_What is needed:_
Report all lines of the data below that hold the word "worn".

_Supplied material:_
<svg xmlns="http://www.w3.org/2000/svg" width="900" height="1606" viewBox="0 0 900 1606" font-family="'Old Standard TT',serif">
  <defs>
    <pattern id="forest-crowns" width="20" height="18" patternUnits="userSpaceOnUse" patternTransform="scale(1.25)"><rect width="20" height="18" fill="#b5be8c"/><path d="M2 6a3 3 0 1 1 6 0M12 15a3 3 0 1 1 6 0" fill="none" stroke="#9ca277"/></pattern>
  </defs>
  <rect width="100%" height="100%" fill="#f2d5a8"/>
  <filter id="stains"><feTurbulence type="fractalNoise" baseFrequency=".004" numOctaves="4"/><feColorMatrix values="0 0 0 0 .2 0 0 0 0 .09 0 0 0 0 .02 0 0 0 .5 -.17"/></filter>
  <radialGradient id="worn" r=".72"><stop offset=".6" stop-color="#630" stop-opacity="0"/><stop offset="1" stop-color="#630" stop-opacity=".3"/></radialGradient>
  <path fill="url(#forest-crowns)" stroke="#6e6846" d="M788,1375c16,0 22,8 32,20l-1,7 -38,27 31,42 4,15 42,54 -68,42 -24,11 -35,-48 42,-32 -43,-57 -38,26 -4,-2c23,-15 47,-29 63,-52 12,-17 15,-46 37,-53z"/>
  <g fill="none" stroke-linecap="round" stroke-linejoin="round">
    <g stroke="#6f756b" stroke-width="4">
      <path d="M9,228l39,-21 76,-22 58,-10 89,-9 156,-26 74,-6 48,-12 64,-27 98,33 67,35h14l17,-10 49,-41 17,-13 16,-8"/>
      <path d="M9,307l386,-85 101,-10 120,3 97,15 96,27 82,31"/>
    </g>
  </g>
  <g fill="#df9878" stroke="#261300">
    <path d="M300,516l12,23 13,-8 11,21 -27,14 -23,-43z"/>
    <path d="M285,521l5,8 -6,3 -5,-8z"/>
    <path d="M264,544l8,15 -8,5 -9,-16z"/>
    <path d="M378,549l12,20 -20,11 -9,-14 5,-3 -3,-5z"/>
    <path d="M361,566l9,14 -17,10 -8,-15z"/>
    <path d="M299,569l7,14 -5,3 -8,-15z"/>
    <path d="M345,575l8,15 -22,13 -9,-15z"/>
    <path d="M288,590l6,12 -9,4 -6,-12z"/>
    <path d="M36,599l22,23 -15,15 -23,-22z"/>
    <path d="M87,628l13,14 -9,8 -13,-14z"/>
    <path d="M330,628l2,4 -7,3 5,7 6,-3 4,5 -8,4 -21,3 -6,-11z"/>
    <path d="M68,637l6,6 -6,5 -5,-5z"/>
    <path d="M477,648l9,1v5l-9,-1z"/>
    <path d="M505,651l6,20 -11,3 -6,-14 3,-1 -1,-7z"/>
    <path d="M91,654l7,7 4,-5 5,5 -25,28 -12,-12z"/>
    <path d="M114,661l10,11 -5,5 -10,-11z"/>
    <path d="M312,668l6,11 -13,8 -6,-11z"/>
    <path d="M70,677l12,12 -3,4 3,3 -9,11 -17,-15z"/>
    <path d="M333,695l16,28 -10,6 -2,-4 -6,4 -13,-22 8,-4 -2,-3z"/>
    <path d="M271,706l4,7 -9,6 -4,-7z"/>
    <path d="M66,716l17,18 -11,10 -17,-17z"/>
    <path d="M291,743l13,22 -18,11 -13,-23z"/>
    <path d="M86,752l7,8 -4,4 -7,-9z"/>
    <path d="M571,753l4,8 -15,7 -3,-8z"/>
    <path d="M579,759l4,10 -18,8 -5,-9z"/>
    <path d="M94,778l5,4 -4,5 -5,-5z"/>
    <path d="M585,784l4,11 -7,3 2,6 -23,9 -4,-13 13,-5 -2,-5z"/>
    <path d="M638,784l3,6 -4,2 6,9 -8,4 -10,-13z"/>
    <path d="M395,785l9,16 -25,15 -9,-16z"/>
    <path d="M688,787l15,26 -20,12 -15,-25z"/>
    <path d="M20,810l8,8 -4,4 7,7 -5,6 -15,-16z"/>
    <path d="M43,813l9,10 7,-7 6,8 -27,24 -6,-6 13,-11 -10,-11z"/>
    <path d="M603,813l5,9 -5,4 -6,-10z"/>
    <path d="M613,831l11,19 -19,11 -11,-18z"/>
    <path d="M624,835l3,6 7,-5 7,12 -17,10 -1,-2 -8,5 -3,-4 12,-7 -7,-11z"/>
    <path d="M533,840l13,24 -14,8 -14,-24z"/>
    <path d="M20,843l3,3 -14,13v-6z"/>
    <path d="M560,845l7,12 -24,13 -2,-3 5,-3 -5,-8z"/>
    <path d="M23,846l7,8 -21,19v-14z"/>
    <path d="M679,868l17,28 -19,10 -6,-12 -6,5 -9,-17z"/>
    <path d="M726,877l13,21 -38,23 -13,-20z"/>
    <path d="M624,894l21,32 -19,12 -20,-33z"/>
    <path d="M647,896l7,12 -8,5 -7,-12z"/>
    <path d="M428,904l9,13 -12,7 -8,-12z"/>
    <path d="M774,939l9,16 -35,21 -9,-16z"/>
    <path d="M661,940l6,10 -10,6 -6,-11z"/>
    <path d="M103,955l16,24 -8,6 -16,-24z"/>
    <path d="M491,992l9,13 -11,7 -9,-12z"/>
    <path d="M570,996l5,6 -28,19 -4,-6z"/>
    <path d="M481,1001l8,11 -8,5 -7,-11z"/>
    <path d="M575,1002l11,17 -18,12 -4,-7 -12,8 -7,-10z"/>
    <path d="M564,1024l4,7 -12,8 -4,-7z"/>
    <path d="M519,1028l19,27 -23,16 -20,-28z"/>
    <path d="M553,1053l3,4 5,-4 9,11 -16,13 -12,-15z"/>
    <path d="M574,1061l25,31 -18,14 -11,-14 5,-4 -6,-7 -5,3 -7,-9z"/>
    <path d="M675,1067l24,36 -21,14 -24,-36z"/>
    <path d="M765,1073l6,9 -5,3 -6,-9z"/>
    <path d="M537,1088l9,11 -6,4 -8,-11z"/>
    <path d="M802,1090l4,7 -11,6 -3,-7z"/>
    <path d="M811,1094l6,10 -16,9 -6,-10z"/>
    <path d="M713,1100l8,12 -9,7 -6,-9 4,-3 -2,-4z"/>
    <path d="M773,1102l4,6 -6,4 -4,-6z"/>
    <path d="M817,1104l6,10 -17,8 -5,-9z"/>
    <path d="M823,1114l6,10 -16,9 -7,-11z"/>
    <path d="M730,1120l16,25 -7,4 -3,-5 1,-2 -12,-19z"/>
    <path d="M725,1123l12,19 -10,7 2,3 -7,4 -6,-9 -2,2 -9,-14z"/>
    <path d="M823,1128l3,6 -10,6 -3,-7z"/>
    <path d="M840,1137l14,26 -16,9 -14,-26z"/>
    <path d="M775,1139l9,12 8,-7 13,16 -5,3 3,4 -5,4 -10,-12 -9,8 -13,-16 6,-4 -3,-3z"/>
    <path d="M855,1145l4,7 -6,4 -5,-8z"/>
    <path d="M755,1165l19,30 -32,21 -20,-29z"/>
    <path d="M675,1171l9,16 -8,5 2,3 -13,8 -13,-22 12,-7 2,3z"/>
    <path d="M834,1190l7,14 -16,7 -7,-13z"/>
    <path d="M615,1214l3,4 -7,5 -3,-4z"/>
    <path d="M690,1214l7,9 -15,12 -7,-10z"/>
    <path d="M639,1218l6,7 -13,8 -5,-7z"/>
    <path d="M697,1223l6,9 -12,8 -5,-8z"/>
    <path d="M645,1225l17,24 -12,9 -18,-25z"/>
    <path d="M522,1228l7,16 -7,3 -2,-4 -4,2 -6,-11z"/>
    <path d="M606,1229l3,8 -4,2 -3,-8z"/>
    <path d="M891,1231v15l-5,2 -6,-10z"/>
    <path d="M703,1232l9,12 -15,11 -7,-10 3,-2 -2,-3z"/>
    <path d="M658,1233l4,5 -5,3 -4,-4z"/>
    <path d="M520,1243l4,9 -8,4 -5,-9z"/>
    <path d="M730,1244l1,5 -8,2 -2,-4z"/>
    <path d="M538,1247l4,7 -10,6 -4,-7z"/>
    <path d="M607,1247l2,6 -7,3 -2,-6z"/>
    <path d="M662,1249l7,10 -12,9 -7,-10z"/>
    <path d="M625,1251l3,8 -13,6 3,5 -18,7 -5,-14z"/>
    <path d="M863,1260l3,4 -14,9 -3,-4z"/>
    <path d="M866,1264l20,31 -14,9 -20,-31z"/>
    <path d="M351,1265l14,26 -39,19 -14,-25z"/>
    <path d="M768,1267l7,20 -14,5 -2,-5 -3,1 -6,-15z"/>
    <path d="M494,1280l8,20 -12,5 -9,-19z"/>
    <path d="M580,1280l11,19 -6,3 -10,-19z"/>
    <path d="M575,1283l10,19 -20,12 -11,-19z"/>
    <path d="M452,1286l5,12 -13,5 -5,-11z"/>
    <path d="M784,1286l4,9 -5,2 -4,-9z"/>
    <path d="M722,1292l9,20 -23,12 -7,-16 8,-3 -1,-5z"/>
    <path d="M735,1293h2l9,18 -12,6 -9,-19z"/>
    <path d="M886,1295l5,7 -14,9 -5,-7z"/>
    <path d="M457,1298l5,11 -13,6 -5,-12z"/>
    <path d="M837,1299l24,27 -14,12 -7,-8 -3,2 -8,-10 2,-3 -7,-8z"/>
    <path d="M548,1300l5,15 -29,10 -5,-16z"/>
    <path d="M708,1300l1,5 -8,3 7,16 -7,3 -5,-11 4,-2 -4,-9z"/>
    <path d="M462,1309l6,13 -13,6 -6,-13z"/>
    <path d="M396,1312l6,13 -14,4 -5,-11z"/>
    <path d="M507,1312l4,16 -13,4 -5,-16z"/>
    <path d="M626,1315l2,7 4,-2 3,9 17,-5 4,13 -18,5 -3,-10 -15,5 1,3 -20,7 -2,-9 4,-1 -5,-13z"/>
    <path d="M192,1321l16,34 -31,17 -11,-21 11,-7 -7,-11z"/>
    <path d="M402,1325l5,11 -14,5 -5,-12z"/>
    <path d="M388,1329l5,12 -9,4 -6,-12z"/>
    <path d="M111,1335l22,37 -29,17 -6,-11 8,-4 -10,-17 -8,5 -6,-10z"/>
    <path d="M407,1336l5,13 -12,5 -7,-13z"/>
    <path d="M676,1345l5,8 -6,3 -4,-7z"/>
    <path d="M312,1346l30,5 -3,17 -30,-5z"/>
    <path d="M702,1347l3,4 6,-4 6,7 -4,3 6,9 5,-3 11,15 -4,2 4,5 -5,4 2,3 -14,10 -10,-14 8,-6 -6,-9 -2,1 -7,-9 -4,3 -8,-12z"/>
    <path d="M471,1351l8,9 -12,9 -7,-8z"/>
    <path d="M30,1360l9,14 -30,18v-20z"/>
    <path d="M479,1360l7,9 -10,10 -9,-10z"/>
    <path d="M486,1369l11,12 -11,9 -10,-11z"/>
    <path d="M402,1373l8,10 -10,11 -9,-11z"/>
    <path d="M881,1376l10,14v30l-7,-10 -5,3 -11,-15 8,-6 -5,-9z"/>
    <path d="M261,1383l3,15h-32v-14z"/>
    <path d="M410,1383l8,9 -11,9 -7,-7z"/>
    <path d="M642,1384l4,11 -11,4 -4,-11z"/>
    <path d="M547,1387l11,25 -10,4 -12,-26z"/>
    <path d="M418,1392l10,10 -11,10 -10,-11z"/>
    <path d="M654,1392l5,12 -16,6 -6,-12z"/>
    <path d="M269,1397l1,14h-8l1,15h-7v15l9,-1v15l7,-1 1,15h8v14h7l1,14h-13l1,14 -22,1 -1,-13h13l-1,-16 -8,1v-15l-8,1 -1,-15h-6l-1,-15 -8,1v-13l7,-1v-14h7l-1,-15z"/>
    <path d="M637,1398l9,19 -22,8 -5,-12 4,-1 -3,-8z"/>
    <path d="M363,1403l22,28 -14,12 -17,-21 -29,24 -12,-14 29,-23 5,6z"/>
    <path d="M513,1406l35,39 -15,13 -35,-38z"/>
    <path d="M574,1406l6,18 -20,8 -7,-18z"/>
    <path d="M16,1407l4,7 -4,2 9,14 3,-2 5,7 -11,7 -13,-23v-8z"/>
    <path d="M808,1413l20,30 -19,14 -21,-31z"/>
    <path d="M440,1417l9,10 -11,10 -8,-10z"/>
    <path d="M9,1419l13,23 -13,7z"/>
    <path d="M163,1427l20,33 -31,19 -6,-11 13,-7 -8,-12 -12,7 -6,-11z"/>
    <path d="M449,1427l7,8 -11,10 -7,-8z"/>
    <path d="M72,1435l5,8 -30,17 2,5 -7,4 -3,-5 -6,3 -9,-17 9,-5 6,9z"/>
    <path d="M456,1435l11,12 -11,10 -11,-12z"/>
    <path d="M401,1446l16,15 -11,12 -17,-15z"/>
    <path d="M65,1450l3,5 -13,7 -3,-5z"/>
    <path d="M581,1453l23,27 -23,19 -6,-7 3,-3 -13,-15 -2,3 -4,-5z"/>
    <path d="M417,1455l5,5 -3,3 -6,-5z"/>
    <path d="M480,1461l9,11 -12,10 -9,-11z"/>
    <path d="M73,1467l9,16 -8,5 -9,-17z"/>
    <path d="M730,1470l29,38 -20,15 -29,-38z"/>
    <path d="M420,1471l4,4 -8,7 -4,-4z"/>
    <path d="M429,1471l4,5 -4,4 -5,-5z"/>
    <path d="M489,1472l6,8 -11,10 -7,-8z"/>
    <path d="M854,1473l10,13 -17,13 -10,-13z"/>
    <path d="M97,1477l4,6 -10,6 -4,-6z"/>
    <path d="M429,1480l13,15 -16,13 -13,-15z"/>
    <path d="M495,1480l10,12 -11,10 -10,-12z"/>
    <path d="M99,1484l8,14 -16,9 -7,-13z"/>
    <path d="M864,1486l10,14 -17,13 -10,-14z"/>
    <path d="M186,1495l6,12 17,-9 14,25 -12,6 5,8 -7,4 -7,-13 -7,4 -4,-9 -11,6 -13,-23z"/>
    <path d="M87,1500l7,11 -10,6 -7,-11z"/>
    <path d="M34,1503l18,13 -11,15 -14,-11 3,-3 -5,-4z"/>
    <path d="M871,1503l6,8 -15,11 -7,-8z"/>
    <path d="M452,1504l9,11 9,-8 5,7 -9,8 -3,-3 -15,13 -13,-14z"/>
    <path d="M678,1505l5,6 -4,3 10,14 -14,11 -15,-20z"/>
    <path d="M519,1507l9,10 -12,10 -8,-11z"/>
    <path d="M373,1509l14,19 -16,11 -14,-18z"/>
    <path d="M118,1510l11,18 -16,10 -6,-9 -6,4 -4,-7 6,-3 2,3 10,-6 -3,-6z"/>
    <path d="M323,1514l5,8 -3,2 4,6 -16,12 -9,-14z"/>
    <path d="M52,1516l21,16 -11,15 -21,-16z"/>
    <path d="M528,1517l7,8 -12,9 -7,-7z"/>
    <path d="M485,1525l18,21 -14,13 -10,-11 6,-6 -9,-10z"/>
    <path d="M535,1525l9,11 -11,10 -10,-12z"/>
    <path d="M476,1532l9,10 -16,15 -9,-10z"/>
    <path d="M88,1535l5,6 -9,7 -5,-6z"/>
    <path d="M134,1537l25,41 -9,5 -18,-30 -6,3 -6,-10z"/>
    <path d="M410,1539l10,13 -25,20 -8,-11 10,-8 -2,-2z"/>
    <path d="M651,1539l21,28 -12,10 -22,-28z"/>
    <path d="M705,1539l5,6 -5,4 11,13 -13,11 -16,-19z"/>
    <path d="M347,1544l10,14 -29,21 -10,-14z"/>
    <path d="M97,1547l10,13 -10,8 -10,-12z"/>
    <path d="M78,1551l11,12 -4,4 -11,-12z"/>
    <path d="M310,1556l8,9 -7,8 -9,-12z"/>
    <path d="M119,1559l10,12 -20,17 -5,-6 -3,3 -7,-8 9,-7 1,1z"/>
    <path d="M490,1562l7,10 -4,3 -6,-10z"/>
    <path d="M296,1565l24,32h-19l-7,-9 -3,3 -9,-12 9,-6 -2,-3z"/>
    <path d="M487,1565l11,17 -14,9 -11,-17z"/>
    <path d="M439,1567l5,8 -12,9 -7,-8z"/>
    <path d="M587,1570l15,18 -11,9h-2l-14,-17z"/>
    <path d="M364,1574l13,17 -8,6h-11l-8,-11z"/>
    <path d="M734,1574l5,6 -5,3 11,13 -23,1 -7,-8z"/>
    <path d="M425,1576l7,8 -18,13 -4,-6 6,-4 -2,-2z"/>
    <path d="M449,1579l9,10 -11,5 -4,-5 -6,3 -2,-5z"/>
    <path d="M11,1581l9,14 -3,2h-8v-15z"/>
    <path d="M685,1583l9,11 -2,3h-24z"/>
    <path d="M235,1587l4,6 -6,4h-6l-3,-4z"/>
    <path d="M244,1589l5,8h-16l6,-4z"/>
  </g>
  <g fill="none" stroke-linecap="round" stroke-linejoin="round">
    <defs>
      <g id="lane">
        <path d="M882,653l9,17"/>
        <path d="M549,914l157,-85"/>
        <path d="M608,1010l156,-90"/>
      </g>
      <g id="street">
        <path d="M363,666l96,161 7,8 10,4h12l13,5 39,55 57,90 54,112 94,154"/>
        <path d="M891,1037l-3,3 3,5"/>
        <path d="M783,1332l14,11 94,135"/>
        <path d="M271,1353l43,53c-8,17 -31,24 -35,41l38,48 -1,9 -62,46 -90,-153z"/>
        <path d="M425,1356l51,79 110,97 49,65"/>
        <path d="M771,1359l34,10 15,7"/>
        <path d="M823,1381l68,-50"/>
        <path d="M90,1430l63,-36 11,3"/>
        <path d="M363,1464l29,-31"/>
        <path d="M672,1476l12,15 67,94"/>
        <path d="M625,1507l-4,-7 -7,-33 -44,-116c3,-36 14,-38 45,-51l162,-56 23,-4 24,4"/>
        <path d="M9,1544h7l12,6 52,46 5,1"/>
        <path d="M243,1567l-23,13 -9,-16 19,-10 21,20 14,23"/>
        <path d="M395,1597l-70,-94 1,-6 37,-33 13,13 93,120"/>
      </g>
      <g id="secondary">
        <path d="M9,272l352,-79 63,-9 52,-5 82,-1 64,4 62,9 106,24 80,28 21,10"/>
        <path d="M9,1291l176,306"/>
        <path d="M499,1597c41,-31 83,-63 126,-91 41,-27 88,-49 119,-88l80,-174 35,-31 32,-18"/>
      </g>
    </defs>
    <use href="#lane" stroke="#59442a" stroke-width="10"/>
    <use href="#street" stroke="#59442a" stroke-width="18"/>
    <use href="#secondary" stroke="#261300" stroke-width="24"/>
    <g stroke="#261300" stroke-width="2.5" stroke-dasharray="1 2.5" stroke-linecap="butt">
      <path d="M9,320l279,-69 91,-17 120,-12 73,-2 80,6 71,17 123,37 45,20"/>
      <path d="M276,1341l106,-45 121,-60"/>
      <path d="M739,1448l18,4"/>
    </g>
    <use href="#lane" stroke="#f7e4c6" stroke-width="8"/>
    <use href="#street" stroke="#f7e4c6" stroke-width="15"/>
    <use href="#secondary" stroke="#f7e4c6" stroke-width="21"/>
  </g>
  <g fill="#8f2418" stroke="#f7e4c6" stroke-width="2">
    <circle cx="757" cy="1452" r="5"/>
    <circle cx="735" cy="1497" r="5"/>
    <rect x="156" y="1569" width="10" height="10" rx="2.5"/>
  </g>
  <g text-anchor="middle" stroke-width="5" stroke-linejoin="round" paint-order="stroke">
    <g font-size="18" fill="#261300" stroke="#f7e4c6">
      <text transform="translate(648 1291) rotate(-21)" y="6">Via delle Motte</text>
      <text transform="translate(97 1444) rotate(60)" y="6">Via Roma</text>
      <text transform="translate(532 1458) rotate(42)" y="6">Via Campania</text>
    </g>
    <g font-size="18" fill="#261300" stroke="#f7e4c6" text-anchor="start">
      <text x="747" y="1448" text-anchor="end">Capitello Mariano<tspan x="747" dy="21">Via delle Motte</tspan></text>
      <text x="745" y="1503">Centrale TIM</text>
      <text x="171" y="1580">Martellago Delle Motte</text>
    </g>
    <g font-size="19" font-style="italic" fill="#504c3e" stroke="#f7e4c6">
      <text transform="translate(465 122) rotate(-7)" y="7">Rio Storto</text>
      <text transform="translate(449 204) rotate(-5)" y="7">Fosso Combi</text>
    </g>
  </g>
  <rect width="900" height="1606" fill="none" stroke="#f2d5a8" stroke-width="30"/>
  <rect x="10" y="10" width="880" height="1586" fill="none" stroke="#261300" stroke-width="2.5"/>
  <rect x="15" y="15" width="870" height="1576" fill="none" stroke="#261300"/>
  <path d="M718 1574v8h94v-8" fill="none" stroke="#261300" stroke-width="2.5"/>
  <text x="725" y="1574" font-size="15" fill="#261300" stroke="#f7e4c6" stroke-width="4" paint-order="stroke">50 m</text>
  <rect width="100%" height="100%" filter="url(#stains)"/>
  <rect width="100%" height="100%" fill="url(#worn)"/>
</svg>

_Written reply:_
  <radialGradient id="worn" r=".72"><stop offset=".6" stop-color="#630" stop-opacity="0"/><stop offset="1" stop-color="#630" stop-opacity=".3"/></radialGradient>
  <rect width="100%" height="100%" fill="url(#worn)"/>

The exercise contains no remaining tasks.